However, if you’re working with a lot of data, you probably don’t want to fill up your console that way. R has two functions, head() and tail(), which allow you to see values from the beginning or end of an object. For objects containing many elements, such as lists or data.tables, head() and tail() returns the first or last 5 values respectively.

If you want to examine an R object, you can use the str() function to get the structure of the object.

Summary

You can perform calculations on the fly or store results for later use. You can assign values with the <- operator.

Functions like class(), length(), and head() work well to extract information about R objects.

R performs calculations over vectors so that you only have to provide two or more vector names and the operation you want performed. R will then perform this operation pair-wise for the vectors.

You can import datasets in R by using the “Import Dataset” function. This will also give you the code to use so that you can write code that another person will be able to use. This is great because it makes your work reproducible and automatable!

As well as vectors and data.frames, there are list object types and some other object types.
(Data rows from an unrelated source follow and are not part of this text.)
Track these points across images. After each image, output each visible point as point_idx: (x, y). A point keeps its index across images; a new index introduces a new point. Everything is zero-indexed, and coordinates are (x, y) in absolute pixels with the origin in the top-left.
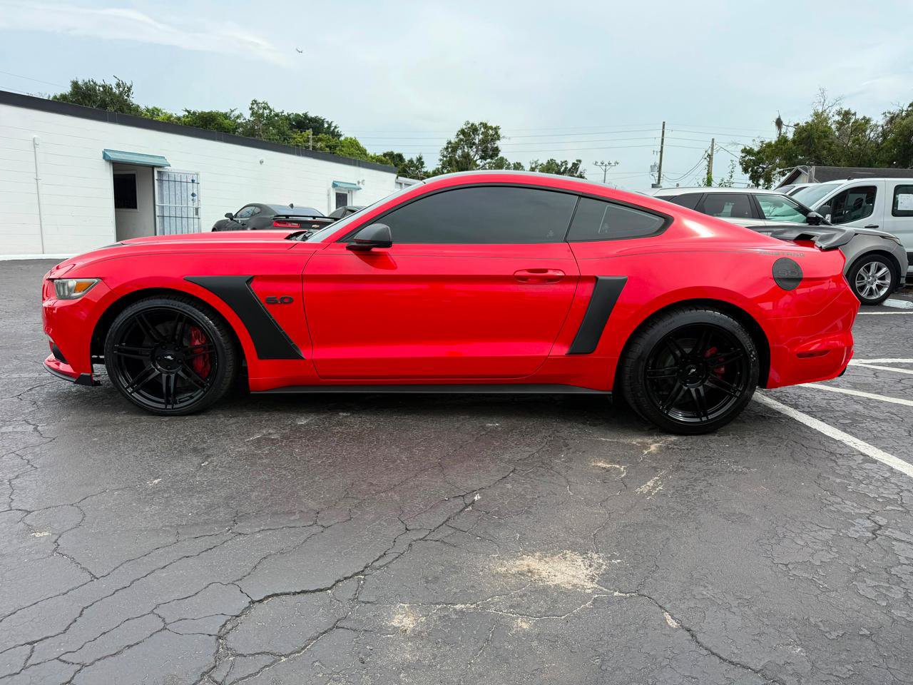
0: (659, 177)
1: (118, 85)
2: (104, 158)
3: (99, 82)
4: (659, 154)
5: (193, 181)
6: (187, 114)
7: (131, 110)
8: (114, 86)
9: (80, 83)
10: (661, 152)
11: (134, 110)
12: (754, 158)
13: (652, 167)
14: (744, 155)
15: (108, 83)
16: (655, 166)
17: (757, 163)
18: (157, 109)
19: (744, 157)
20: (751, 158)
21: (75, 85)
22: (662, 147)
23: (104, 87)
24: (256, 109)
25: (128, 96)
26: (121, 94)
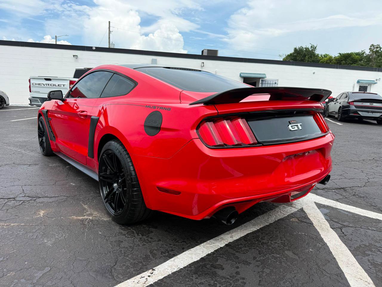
1: (312, 47)
2: (240, 76)
3: (304, 47)
5: (275, 83)
6: (339, 55)
7: (314, 56)
8: (310, 47)
9: (297, 48)
11: (316, 56)
15: (307, 47)
18: (326, 54)
21: (295, 49)
23: (306, 48)
24: (373, 48)
25: (315, 51)
26: (312, 50)
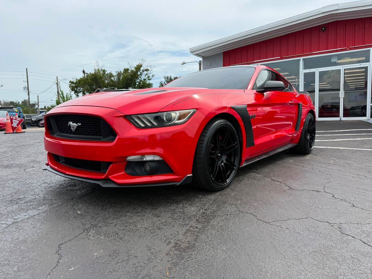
0: (29, 92)
4: (27, 82)
10: (28, 81)
12: (75, 85)
13: (24, 88)
14: (70, 84)
16: (26, 87)
17: (76, 87)
19: (70, 85)
20: (74, 85)
22: (27, 79)
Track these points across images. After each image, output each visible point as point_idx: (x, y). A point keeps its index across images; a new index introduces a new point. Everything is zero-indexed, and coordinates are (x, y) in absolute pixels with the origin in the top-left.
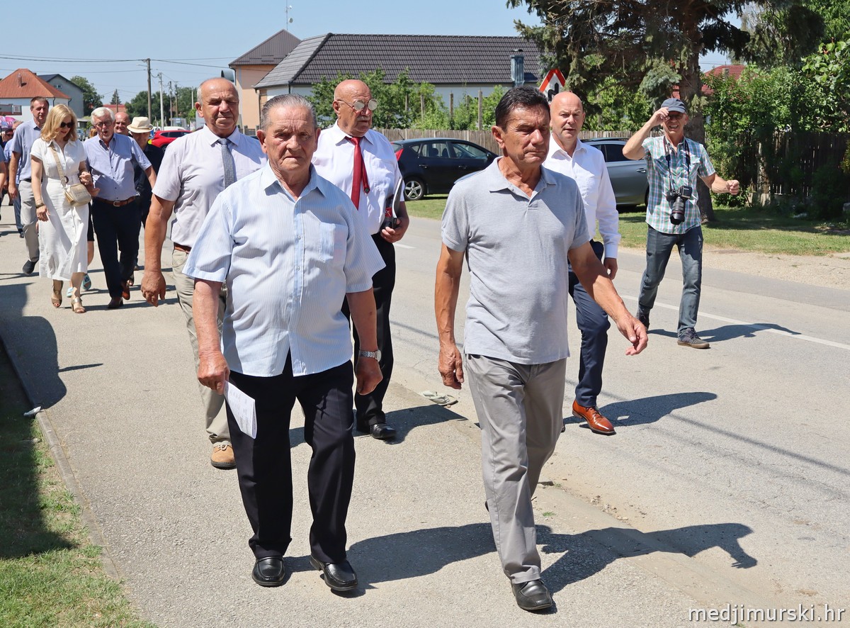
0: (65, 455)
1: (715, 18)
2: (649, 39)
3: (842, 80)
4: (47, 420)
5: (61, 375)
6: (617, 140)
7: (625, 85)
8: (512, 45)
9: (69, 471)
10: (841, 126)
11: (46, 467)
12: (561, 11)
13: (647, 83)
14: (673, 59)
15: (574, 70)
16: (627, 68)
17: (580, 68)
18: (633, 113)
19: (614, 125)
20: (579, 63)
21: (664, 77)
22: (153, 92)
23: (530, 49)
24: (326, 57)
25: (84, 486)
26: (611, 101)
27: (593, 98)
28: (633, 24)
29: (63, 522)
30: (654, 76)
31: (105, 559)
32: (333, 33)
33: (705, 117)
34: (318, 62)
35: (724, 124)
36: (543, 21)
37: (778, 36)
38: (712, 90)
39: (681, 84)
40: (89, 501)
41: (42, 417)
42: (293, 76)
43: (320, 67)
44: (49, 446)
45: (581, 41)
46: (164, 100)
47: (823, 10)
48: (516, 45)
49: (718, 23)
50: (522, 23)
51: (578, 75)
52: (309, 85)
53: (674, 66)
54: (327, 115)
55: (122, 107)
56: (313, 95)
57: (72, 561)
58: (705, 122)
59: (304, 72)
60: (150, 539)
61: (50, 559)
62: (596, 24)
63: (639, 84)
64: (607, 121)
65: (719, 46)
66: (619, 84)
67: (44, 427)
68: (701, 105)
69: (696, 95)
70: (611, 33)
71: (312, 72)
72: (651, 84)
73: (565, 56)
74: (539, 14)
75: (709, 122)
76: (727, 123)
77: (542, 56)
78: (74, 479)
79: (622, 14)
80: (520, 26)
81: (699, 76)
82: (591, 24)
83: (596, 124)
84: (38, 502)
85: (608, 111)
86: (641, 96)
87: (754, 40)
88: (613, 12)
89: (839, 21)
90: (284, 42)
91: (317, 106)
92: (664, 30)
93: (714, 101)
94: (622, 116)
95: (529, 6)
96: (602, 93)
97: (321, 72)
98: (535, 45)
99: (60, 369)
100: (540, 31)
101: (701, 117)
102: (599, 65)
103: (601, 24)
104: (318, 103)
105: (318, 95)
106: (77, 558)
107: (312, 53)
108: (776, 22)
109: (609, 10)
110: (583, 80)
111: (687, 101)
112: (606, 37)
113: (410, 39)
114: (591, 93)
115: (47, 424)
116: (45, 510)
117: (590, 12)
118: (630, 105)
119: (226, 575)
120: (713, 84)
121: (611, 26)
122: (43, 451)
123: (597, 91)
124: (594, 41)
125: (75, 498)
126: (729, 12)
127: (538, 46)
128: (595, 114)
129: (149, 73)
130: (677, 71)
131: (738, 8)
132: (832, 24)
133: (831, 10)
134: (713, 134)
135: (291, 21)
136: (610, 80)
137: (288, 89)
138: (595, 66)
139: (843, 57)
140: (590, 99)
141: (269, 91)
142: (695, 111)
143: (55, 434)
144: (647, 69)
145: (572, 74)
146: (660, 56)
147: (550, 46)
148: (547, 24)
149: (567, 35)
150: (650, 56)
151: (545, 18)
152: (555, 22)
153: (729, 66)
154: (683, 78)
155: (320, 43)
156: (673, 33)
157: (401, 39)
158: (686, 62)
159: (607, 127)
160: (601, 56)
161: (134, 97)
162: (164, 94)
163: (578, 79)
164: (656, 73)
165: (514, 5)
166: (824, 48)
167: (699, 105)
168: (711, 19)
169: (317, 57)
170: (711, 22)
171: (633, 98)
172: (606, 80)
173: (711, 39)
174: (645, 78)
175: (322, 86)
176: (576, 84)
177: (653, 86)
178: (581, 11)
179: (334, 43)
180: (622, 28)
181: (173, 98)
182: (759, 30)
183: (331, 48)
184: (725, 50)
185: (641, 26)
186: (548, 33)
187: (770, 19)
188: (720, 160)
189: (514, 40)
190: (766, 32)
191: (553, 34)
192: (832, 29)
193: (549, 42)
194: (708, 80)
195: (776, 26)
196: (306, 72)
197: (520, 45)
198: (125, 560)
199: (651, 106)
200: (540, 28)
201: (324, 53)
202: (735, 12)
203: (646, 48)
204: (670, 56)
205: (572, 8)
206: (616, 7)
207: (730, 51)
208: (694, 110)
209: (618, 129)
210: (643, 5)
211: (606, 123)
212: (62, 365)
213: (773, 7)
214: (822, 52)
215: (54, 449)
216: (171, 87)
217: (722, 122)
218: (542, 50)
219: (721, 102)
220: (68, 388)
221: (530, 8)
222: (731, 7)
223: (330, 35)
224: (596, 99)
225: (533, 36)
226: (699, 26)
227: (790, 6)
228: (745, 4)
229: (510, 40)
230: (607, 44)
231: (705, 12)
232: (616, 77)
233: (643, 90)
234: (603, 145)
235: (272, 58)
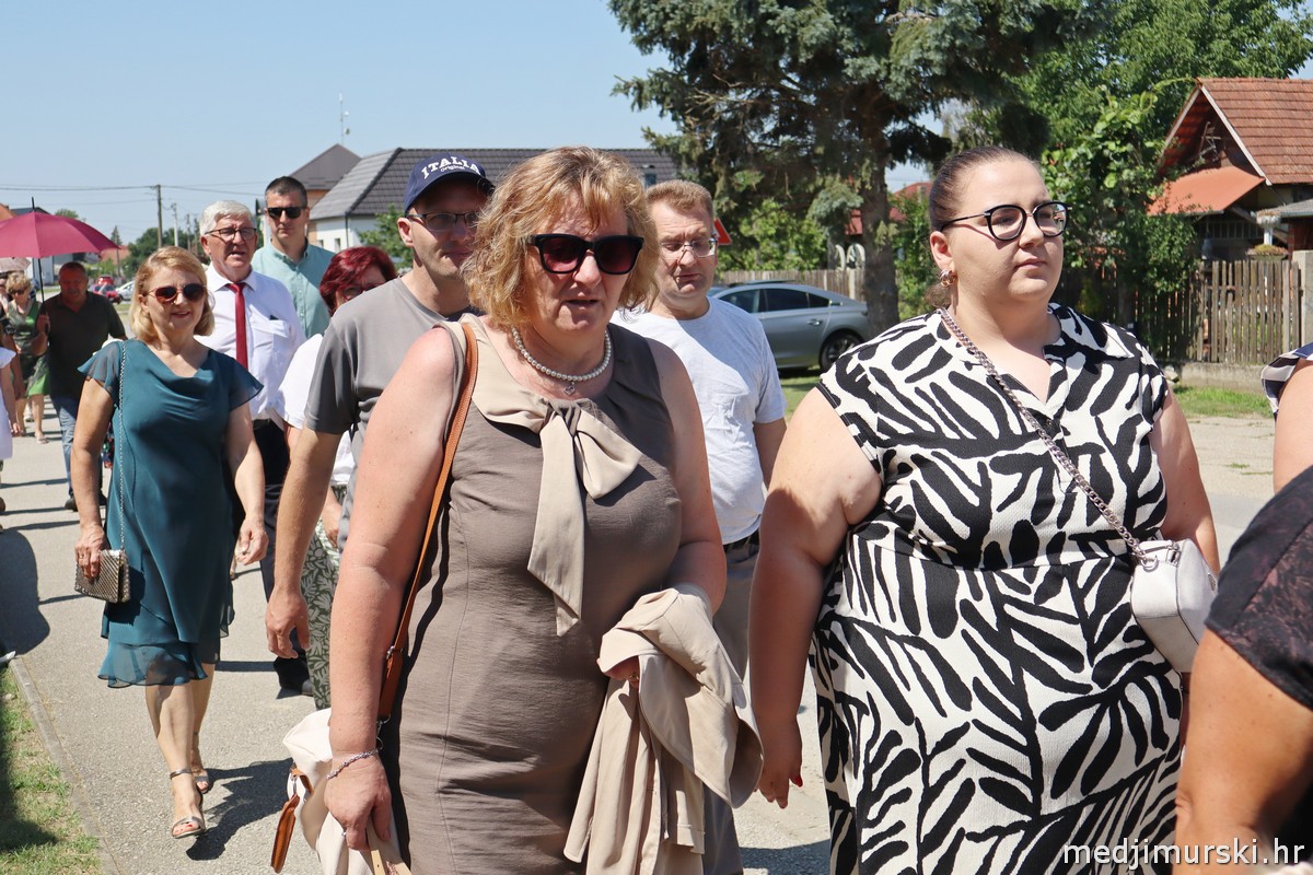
0: (49, 715)
1: (905, 120)
2: (820, 150)
3: (1074, 198)
4: (25, 670)
5: (43, 609)
6: (781, 282)
7: (790, 211)
8: (640, 159)
9: (54, 737)
10: (1075, 259)
11: (24, 732)
12: (703, 115)
13: (818, 207)
14: (853, 176)
15: (722, 191)
16: (791, 187)
17: (730, 190)
18: (801, 247)
19: (776, 263)
20: (728, 182)
21: (842, 199)
22: (166, 228)
23: (664, 165)
24: (394, 179)
25: (74, 757)
26: (772, 231)
27: (749, 227)
28: (798, 129)
29: (46, 806)
30: (827, 199)
31: (104, 854)
32: (404, 147)
33: (896, 250)
34: (384, 186)
35: (921, 259)
36: (679, 128)
37: (989, 142)
38: (904, 215)
39: (862, 208)
40: (80, 776)
41: (17, 665)
42: (351, 205)
43: (386, 192)
44: (26, 704)
45: (730, 154)
46: (179, 238)
47: (1048, 108)
48: (646, 159)
49: (910, 127)
50: (652, 131)
51: (727, 199)
52: (371, 216)
53: (853, 184)
54: (397, 255)
55: (124, 248)
56: (378, 229)
57: (58, 858)
58: (896, 258)
59: (365, 200)
60: (162, 826)
61: (29, 855)
62: (748, 132)
63: (807, 208)
64: (767, 258)
65: (912, 158)
66: (781, 209)
67: (21, 679)
68: (890, 235)
69: (882, 222)
70: (769, 143)
71: (376, 199)
72: (823, 209)
73: (709, 174)
74: (674, 119)
75: (901, 257)
76: (924, 258)
77: (679, 173)
78: (61, 748)
79: (783, 118)
80: (649, 135)
81: (886, 197)
82: (743, 131)
83: (753, 261)
84: (13, 780)
85: (768, 245)
86: (810, 225)
87: (957, 149)
88: (772, 115)
89: (1070, 121)
90: (339, 160)
91: (384, 244)
92: (840, 137)
93: (906, 230)
94: (788, 251)
95: (660, 108)
96: (759, 222)
97: (388, 199)
98: (669, 159)
99: (41, 600)
100: (675, 141)
101: (890, 251)
102: (754, 184)
103: (755, 131)
104: (385, 241)
105: (385, 230)
106: (64, 854)
107: (376, 174)
108: (985, 124)
109: (767, 112)
110: (733, 205)
111: (871, 230)
112: (762, 148)
113: (505, 154)
114: (745, 221)
115: (24, 675)
116: (22, 790)
117: (741, 115)
118: (796, 236)
119: (266, 872)
120: (906, 208)
121: (769, 133)
122: (19, 711)
123: (753, 218)
124: (746, 153)
125: (62, 774)
126: (923, 113)
127: (674, 161)
128: (749, 248)
129: (160, 204)
130: (857, 191)
131: (933, 107)
132: (1059, 124)
133: (1059, 107)
134: (907, 272)
135: (348, 132)
136: (770, 203)
137: (343, 222)
138: (749, 187)
139: (1075, 169)
140: (744, 229)
141: (319, 226)
142: (884, 243)
143: (35, 688)
144: (817, 190)
145: (719, 197)
146: (834, 172)
147: (689, 161)
148: (684, 132)
149: (711, 146)
150: (821, 171)
151: (682, 124)
152: (695, 130)
153: (926, 184)
154: (865, 200)
155: (386, 161)
156: (850, 142)
157: (494, 154)
158: (868, 179)
159: (767, 265)
160: (758, 173)
161: (140, 235)
162: (180, 232)
163: (727, 204)
164: (829, 195)
165: (640, 107)
166: (1049, 157)
167: (886, 235)
168: (901, 122)
169: (382, 179)
170: (901, 126)
171: (800, 227)
172: (764, 203)
173: (901, 148)
174: (815, 201)
175: (389, 217)
176: (724, 210)
177: (826, 211)
178: (729, 115)
179: (405, 160)
180: (784, 135)
181: (192, 237)
182: (963, 136)
183: (401, 167)
184: (919, 162)
185: (809, 133)
186: (687, 144)
187: (977, 120)
188: (917, 306)
189: (642, 153)
190: (973, 138)
191: (693, 145)
192: (1061, 133)
193: (688, 155)
194: (898, 202)
195: (987, 133)
196: (369, 199)
197: (651, 159)
198: (129, 856)
199: (823, 237)
200: (675, 137)
201: (391, 173)
202: (931, 113)
203: (814, 161)
204: (847, 173)
205: (717, 110)
206: (776, 108)
207: (926, 163)
208: (880, 241)
209: (783, 268)
210: (811, 106)
211: (766, 260)
212: (43, 594)
213: (982, 105)
214: (1047, 162)
215: (34, 709)
216: (188, 222)
217: (918, 256)
218: (679, 165)
219: (916, 230)
220: (52, 626)
221: (662, 112)
222: (925, 106)
223: (400, 151)
224: (752, 228)
225: (667, 148)
226: (885, 132)
227: (1003, 104)
228: (945, 102)
229: (638, 153)
230: (764, 156)
231: (893, 113)
232: (778, 200)
233: (813, 217)
234: (762, 290)
235: (322, 182)
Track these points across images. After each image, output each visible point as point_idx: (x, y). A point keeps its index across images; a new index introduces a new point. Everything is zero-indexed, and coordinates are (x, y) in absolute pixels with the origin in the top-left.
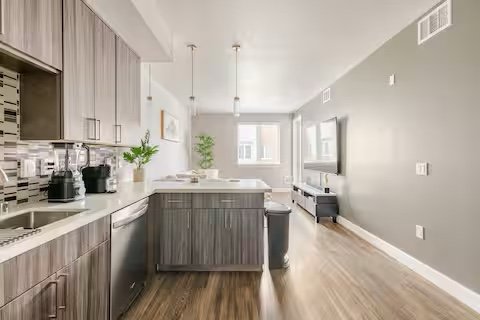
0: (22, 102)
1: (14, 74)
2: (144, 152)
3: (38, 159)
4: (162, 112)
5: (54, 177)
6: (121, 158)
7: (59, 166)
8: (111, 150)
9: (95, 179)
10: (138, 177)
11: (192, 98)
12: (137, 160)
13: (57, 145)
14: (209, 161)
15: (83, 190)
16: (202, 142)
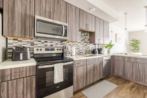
0: (89, 38)
1: (89, 34)
2: (110, 46)
3: (91, 47)
4: (116, 34)
5: (93, 50)
6: (104, 47)
7: (94, 48)
8: (102, 45)
9: (100, 51)
10: (109, 52)
11: (126, 29)
12: (108, 48)
13: (94, 44)
14: (137, 49)
15: (98, 53)
16: (134, 42)
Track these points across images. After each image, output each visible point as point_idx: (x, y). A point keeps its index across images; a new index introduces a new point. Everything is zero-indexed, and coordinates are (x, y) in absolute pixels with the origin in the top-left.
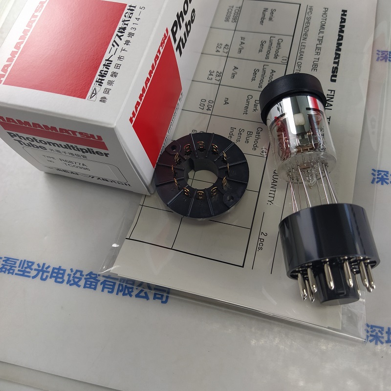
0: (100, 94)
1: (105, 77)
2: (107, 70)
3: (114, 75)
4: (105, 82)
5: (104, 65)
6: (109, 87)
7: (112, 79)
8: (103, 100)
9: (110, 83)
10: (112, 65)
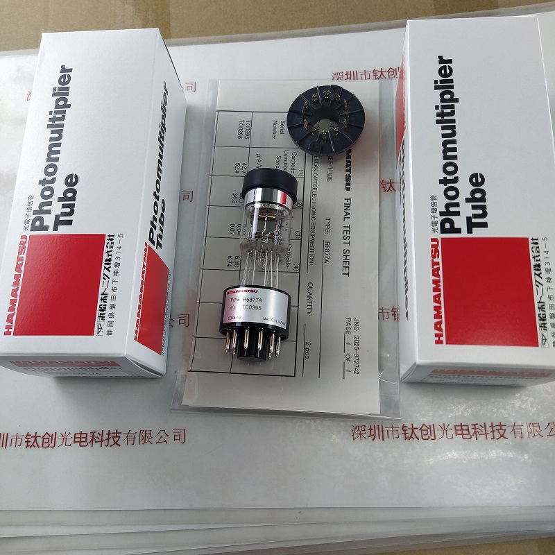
0: (105, 328)
1: (105, 310)
2: (105, 304)
3: (113, 307)
4: (106, 316)
5: (101, 299)
6: (111, 319)
7: (112, 311)
8: (109, 333)
9: (111, 315)
10: (109, 298)
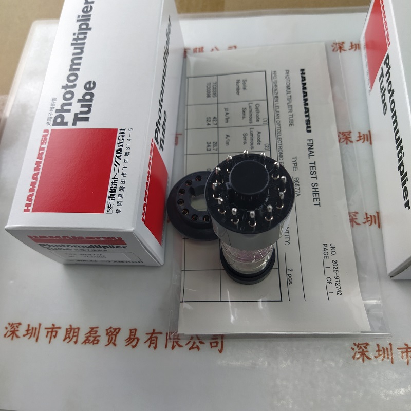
0: (115, 207)
1: (115, 192)
3: (122, 189)
4: (116, 197)
5: (112, 183)
6: (120, 200)
7: (121, 193)
8: (118, 211)
9: (120, 196)
10: (119, 182)
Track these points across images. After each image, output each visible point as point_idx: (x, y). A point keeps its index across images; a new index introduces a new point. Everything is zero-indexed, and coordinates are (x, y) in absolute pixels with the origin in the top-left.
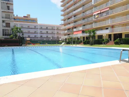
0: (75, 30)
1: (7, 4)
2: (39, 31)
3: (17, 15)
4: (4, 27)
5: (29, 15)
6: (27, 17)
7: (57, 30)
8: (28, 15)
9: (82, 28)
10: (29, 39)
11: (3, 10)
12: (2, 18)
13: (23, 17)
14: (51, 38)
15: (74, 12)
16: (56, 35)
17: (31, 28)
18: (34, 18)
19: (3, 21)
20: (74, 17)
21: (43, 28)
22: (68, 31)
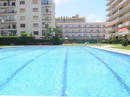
0: (120, 26)
1: (46, 7)
2: (83, 30)
3: (67, 17)
4: (44, 28)
5: (78, 15)
6: (75, 17)
7: (103, 28)
8: (76, 15)
9: (129, 23)
10: (67, 38)
11: (43, 13)
12: (42, 20)
13: (72, 17)
14: (90, 37)
15: (120, 4)
16: (102, 33)
17: (76, 28)
18: (82, 18)
19: (43, 23)
20: (120, 9)
21: (87, 26)
22: (112, 28)
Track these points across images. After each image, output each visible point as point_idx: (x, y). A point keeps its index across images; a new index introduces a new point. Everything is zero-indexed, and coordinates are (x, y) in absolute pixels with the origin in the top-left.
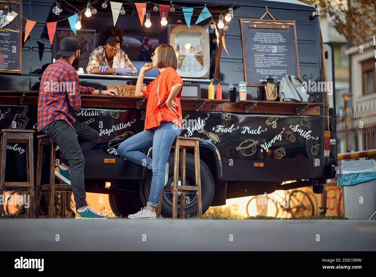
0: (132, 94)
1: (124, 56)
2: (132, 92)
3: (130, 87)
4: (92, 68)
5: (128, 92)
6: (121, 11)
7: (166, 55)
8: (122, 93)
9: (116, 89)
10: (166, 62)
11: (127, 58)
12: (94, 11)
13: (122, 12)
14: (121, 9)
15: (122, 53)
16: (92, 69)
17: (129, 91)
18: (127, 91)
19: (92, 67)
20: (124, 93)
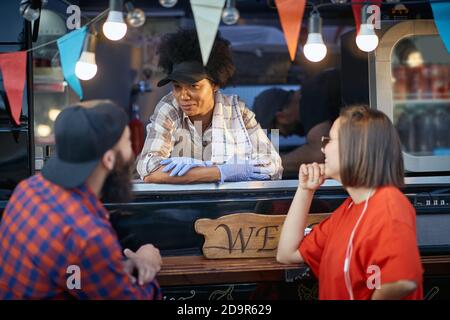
0: (268, 241)
1: (244, 116)
2: (269, 235)
3: (263, 221)
4: (152, 166)
5: (257, 235)
6: (226, 14)
7: (363, 145)
8: (239, 240)
9: (222, 228)
10: (365, 173)
11: (253, 122)
12: (136, 18)
13: (229, 16)
14: (225, 7)
15: (238, 109)
16: (150, 169)
17: (262, 232)
18: (254, 233)
19: (151, 163)
20: (246, 238)
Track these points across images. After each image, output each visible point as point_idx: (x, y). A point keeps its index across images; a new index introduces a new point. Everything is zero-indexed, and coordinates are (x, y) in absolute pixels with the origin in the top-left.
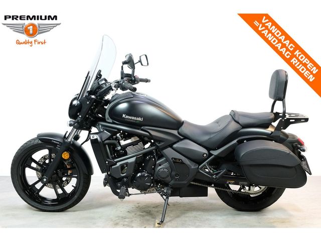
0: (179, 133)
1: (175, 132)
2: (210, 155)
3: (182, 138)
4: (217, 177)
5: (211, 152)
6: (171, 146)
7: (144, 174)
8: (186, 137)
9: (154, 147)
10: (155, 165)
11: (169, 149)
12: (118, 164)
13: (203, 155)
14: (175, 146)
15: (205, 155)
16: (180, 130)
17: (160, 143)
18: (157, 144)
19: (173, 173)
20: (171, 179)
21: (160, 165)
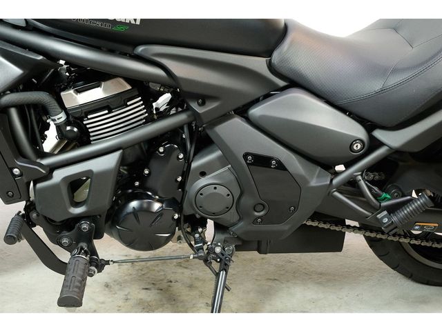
0: (271, 67)
1: (258, 64)
2: (375, 144)
3: (282, 83)
4: (395, 219)
5: (378, 134)
6: (242, 112)
7: (150, 205)
8: (294, 82)
9: (182, 117)
10: (186, 173)
11: (237, 121)
12: (59, 175)
13: (352, 145)
14: (256, 112)
15: (357, 146)
16: (276, 57)
17: (203, 104)
18: (194, 105)
19: (248, 201)
20: (236, 217)
21: (203, 174)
These are less commonly used, although lists are quite common when getting outputs from statistical functions.

Homework on objects - this includes some from last week to refresh your memory.

Make a new script and save your code in there.

  1. See what’s in the built-in variable letters
  2. Write a check to see if “A” is present in letters
  3. Find out which values in the sequence 1 to 10 are greater than or equal to 3 and less than 7
  4. Make a vector containing the numbers 1 to 50
  5. Make a vector containing two words
  6. What happens when you combine these two vectors?
  7. Make a data.frame using the two vectors
  8. What happened to your text vector?
  9. Make a list containing some of the variables you’ve created so far
  10. Retrieve the head or tail of the iris dataset